Take a look at the beta version of dw.com. We're not done yet! Your opinion can help us make it better.
Ethiopia wants to fill Africa's most powerful hydroelectric dam even without a deal with Sudan and Egypt. Talks on how much water will pass through the Nile dam are deadlocked. The spat threatens the region's security.
Egypt wants the UN Security Council to intervene in its longstanding dispute with Ethiopia about a Nile dam. Cairo fears that Ethiopia's move to fill the dam's reservoir will reduce Egypt's supply of water.
The construction of the giant $4.8 billion (€4.3 billion) hydroelectric power plant in Ethiopia, which began in 2010, is expected to be completed in 2022. The initial filling of the dam is planned for July, according to authorities in Addis Ababa.
Verge of war
Talks about the use of the precious Nile water have been at a dead end for years. Shortly after the end of the latest round of negotiations in the ongoing conflict over the Great Ethiopian Renaissance Dam (GERD), the main counterparts — Egypt and Ethiopia — started blaming each other.
The deadlock is a security risk for the region, David Wolde Giorgis from the International Institute for Security in Addis Ababa told DW.
"The current situation should not be left to the two countries alone. This will have an impact on the region and Africa's security situation."
If the confrontation continues, Giorgis fears that war could break out in the region.
"The only feasible way for both countries is to convene a crisis meeting of all Nile states and, at the same time, to conduct a dialogue with the heads of state of the African countries," he said.
Why is this issue controversial?
The yearslong conflict pits Ethiopia's desire to become a significant power exporter in the region against Egypt's concern that the dam will significantly reduce its water supply if filled too quickly.
Egypt is expected to lose at least 22% of water flow, and is concerned that up tp 30% of its agricultural land might turn into desert.
Both Egypt and Ethiopia have hinted at the possibility of taking military steps to protect their interests, and experts fear a breakdown in talks could lead to conflict.
Sudan, another party to this squabble, has long been caught between the competing interests.
The arrival of the rainy season is bringing more water to the Blue Nile, the main branch of the Nile.
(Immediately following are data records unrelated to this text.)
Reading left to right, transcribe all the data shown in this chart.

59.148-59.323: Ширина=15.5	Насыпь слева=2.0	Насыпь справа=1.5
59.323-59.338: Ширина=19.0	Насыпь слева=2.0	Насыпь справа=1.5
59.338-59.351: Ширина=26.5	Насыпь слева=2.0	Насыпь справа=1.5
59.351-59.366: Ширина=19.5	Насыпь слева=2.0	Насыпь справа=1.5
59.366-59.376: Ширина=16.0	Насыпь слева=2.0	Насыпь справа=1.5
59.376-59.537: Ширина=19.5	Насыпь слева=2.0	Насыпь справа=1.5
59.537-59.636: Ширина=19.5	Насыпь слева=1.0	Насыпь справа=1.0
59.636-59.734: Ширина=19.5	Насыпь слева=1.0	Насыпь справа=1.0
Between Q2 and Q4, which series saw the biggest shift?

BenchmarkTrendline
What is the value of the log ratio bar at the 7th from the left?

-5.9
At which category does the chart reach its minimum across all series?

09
Addis Ababa considers next month would be an ideal time to begin filling the dam's reservoir.
The basin was designed for a gigantic 74 billion cubic meters of water.
Wrestling over the water level
Egypt says the dam threatens the Nile's flow with damaging implications for its food supply and economy
Ethiopia hopes to collect at least 4.9 billion cubic meters of water during July and August. The volume in this first filling phase would be sufficient to start the first two turbines in mid-2021.
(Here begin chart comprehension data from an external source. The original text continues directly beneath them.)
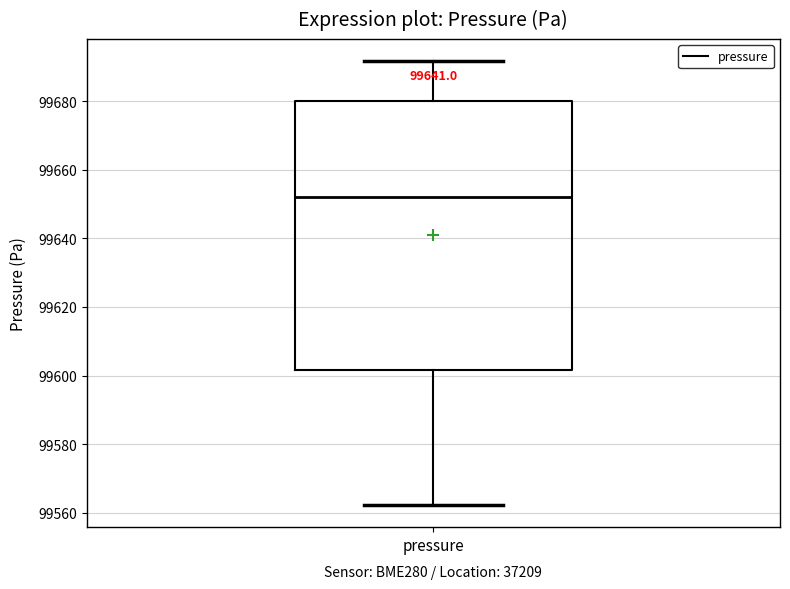

Read this box plot against the y-axis: the position of the median line, the range covered by the box, and the ends of both whiskers. The values are not printed on the chart, so give them approximately, as read against the axis.

median 99652, box 99602 to 99680, whiskers 99562 to 99692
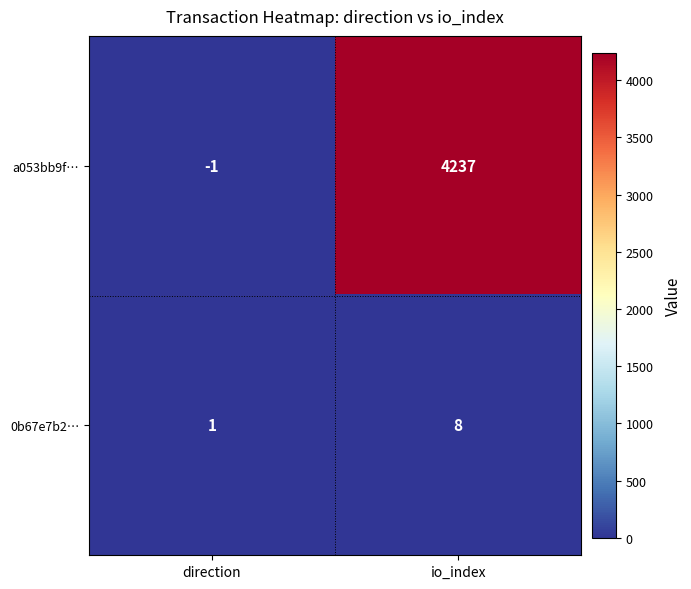

Rank the series by their maximum value, from lowest to highest.

0b67e7b2…, a053bb9f…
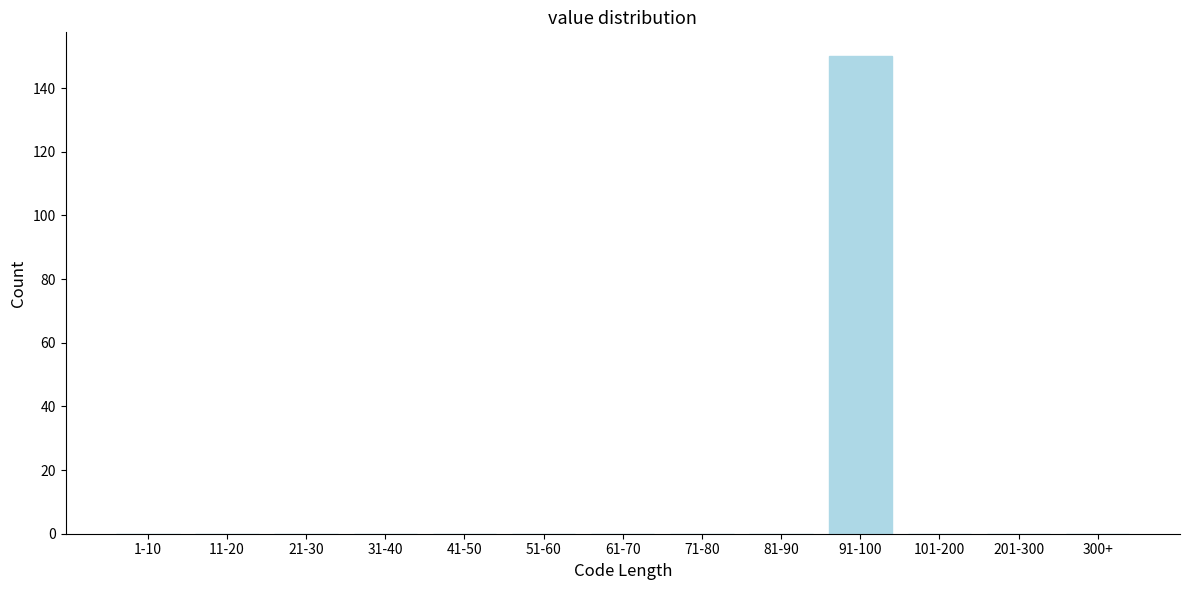

Reading right to left, list all the values displayed in this chart.

300+=0	201-300=0	101-200=0	91-100=150	81-90=0	71-80=0	61-70=0	51-60=0	41-50=0	31-40=0	21-30=0	11-20=0	1-10=0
Another seven years are likely to pass before the reservoir is full so that the dam can probably be commissioned with all 16 turbines in 2029 — with a five-year delay.
By then, the continent's largest hydroelectric power plant will be supplying the East African countries with electricity.
For a decade now, the three beneficiaries of the Blue Nile have been wrestling with the question of how to distribute the water equitably.
Since then, there has been growing concern in Egypt that fields in the Nile valley could become desolate and that drinking water wells could dry up.
Sudan shares such concerns but also sees advantages: Cheaper electricity for the country's development projects and fewer floods would benefit the majority of poorer Sudanese people.
Dealing with drought
The main point of contention remains how countries along the Nile can manage future periods of drought.
"Drought management is a shared responsibility," Gedion Asfaw, Ethiopia's chief negotiator at the Tripartite Commission, told DW.
I was decided that construction — and thus also the filling of the dam — could be started while negotiations were still ongoing, Asfaw pointed out.
"The parties will resume talks. The filling of the basin does not depend on the state of the negotiations."
Sudan — a fragile country that is only just finding stability after civil wars and a recent revolution — has proposed upgrading negotiations with Egypt and Ethiopia on a mega-dam on the Nile to prime ministerial level.
However, no such meeting has been planned so far. The outstanding issues "are legal, particularly concerning a mechanism for shared water use," Sudan's minister for water resources, Yasser Abbas, said at a press conference last week.
His Egyptian counterpart, Mohamed Abdel Aty, blamed Ethiopia for the failure of recent talks: "Due to Ethiopia's stubborn stance on technical and legal issues, no significant progress has been made in the talks."